Legal and timing constraints were discussed at length. Alton summarized the condemnation procedure described in state statute: the county would file a condemnation lawsuit, deposit what it believes is fair market value with the clerk (Alton cited $1,028,300 as the county’s current estimate), and the owner could contest on public-purpose grounds or value; a jury would ultimately decide value, and there is no guaranteed formula or timetable. Commissioners and staff warned condemnation outcomes are uncertain, potentially take years, and sometimes produce awards higher than initial deposits.

After hearing public comment and internal views, the board went into closed session. County Manager Alton later reported that, in closed session, the board gave the county negotiating agent authority and guidance to negotiate the purchase of the Alexander property; the board took no other action and did not finalize a purchase. The board then voted to adjourn until Feb. 3. No formal purchase, financing plan or tax district was approved in the open session.

What’s next: Commissioners directed staff and the county’s negotiating agent to pursue talks under parameters given in closed session; the board scheduled follow-up business at a Feb. 3 meeting.

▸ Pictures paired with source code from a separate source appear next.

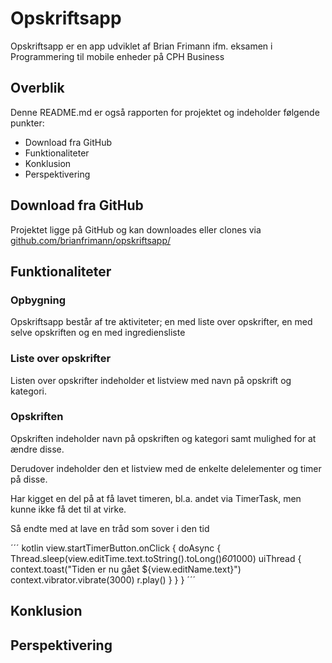 # Opskriftsapp
Opskriftsapp er en app udviklet af Brian Frimann ifm. eksamen i Programmering til mobile enheder på CPH Business

## Overblik
Denne README.md er også rapporten for projektet og indeholder følgende punkter:

* Download fra GitHub
* Funktionaliteter
* Konklusion
* Perspektivering

## Download fra GitHub
Projektet ligge på GitHub og kan downloades eller clones via [github.com/brianfrimann/opskriftsapp/](https://github.com/brianfrimann/opskriftsapp/)

## Funktionaliteter
### Opbygning
Opskriftsapp består af tre aktiviteter; en med liste over opskrifter, en med selve opskriften og en med ingrediensliste

### Liste over opskrifter
Listen over opskrifter indeholder et listview med navn på opskrift og kategori.

### Opskriften
Opskriften indeholder navn på opskriften og kategori samt mulighed for at ændre disse.

Derudover indeholder den et listview med de enkelte delelementer og timer på disse.

Har kigget en del på at få lavet timeren, bl.a. andet via TimerTask, men kunne ikke få det til at virke.

Så endte med at lave en tråd som sover i den tid

´´´ kotlin
view.startTimerButton.onClick {
            doAsync {
                Thread.sleep(view.editTime.text.toString().toLong()*60*1000)
                uiThread {
                    context.toast("Tiden er nu gået ${view.editName.text}")
                    context.vibrator.vibrate(3000)
                    r.play()
                }
            }
        }
´´´



## Konklusion

## Perspektivering

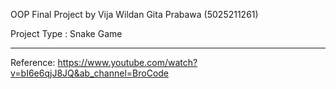 OOP Final Project by Vija Wildan Gita Prabawa (5025211261)

Project Type : Snake Game

---

Reference: https://www.youtube.com/watch?v=bI6e6qjJ8JQ&ab_channel=BroCode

If negotiations fail, commissioners discussed returning to options that include condemnation or declining to acquire the parcel.

(Reporting note: the meeting transcript contains multiple variant spellings for the affected community — transcribed alternately as “Huanchi,” “Wanchi’s,” “Juan Chi’s” and similar forms. The article uses the wording “Wanchi’s” when quoting or paraphrasing meeting remarks but identifies the jurisdiction formally as Dare County.)